Menurut Frazer, memang ada suatu perbedaan yang besar antara magic

dan religi; magic adalah segala sistem perbuatan dan sikap manusia untuk

mencapai suatu maksud dengan menguasai dan mempergunakan kekuatan dan

hukum-hukum gaib yang ada di dalam alam. Sebaliknya, religi adalah segala

sistem perbuatan manusia untuk mencapai suatu maksud dengan cara

menyandarkan diri kepada kemauan dan kekuasaan mahluk-mahluk halus seperti

roh-roh, dewa, dan sebagainya.

Seperti halnya teori krisis yang disampaikan oleh M. Crawley (1905:8)

dan A.Van Gennep (1909:3); menurut ke dua orang ini, dalam jangka waktu

hidupnya, manusia mengalami banyak krisis yang menjadi sering obyek perhatian

dan dianggap sebagai suatu yang menakutkan.
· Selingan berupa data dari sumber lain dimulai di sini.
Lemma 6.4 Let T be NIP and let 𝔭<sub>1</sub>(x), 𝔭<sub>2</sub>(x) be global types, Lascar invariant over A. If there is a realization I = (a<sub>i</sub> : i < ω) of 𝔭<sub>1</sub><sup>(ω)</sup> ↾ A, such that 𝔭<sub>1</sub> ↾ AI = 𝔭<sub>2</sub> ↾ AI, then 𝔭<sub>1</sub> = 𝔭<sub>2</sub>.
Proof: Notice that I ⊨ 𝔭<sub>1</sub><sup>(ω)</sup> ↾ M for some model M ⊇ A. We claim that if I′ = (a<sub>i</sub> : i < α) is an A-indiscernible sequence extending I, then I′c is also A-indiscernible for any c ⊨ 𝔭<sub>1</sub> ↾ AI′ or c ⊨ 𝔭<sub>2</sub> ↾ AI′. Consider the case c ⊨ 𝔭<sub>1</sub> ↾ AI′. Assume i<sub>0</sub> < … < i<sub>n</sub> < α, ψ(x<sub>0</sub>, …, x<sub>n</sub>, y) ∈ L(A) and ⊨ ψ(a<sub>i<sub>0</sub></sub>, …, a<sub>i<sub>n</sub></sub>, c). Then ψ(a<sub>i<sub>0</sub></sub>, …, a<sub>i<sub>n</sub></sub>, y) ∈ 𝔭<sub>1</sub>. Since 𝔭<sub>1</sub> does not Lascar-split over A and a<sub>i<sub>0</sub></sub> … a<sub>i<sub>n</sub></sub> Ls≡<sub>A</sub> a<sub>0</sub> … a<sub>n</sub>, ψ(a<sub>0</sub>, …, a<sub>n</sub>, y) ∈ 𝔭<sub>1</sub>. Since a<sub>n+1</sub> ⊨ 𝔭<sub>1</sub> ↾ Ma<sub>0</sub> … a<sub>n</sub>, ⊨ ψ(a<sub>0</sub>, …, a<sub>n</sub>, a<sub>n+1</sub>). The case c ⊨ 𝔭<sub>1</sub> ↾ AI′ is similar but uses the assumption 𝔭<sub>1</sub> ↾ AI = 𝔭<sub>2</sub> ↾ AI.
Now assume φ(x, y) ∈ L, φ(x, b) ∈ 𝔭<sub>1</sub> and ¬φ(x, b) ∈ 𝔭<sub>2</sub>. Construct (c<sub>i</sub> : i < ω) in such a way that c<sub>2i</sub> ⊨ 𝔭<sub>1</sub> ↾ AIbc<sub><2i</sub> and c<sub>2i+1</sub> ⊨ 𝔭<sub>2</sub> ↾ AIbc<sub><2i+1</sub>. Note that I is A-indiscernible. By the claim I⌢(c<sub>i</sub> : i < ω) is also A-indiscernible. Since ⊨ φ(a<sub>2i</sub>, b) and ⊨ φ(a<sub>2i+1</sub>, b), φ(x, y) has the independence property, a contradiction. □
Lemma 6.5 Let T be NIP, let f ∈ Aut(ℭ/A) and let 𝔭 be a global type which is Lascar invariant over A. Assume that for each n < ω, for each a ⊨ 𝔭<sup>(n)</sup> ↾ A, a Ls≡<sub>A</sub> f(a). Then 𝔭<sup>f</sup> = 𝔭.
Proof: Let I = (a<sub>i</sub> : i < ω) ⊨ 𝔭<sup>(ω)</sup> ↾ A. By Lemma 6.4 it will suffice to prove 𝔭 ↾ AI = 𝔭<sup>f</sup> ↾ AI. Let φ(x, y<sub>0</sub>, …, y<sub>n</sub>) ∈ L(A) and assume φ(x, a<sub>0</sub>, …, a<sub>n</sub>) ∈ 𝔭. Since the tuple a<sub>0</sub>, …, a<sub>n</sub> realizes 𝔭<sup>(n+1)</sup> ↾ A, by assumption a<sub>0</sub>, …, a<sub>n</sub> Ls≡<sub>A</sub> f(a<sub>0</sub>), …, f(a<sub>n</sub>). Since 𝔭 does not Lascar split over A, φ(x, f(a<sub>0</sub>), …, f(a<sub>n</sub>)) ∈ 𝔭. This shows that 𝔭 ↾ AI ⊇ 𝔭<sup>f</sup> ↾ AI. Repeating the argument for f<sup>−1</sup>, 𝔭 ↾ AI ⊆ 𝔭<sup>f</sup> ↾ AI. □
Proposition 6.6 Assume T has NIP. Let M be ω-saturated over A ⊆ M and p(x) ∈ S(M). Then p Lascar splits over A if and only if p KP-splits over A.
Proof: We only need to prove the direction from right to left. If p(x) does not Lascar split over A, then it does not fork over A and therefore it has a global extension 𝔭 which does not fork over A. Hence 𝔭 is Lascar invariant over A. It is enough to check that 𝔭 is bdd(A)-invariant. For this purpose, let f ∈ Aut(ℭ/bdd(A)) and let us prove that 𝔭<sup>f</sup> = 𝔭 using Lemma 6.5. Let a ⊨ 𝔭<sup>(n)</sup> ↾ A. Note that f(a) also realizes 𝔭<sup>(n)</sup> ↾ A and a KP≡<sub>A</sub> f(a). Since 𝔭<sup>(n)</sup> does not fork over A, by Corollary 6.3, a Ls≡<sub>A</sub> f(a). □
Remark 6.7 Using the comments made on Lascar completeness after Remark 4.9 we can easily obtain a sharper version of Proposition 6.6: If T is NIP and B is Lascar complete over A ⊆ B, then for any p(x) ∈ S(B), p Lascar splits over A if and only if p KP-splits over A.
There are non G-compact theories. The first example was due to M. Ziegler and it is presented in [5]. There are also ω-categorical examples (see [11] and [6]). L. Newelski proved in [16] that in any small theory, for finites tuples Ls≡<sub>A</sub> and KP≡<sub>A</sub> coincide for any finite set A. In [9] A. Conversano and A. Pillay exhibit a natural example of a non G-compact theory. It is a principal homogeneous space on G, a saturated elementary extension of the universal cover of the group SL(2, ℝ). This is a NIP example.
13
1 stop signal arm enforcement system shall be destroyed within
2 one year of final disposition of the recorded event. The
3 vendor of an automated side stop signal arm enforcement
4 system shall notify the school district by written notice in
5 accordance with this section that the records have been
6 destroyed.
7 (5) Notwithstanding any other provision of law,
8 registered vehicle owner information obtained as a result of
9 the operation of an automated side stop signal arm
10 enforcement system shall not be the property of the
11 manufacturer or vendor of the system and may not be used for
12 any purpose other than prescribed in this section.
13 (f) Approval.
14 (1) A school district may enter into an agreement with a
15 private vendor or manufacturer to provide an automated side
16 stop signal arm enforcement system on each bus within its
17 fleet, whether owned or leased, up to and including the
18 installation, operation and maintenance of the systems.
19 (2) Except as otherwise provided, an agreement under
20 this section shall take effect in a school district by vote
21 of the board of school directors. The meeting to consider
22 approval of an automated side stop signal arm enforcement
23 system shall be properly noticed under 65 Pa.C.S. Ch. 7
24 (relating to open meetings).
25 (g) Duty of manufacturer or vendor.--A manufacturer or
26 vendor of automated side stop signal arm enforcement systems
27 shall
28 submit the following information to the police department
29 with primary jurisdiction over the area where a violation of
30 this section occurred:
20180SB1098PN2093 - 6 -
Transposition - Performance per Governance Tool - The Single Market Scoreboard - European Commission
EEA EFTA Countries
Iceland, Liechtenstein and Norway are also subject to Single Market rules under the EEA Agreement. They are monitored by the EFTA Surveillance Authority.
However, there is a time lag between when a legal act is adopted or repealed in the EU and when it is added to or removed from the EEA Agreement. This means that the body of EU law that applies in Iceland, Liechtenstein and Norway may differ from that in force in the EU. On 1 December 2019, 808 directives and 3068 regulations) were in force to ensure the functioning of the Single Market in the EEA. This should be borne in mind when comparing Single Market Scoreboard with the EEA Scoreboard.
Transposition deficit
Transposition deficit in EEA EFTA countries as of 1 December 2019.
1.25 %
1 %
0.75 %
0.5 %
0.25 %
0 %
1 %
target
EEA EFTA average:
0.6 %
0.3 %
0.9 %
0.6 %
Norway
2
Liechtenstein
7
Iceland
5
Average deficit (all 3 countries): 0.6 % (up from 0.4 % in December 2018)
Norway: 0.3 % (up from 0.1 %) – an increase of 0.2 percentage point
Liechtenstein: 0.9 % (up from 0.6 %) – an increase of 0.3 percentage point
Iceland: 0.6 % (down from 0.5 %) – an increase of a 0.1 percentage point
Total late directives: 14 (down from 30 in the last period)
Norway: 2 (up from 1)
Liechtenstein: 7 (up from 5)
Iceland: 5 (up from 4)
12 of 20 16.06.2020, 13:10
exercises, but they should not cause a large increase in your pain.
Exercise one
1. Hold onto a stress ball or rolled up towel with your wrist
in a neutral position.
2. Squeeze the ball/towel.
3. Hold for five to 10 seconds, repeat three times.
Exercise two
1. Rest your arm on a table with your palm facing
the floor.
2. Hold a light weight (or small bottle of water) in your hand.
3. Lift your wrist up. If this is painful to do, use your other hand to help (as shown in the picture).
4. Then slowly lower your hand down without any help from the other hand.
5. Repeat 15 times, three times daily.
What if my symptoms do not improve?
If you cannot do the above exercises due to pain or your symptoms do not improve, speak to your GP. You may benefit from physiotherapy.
Bertapapun bahagianya hidup

orang, entah sering atau jarang terjadi bahwa orang itu akan ingat akan

kemungkinan-kemungkinan timbulnya krisis dalam hidupnya; krisis –krisis itu

terutama berupa bencana-bencana sekitar sakit dan maut (mati), suatu keadaan

yang sukar bahkan tidak dapat dikuasai dengan segala kepandaian, kekuasaan,

atau harta benda kekayaan yang mungkin dimilkinya.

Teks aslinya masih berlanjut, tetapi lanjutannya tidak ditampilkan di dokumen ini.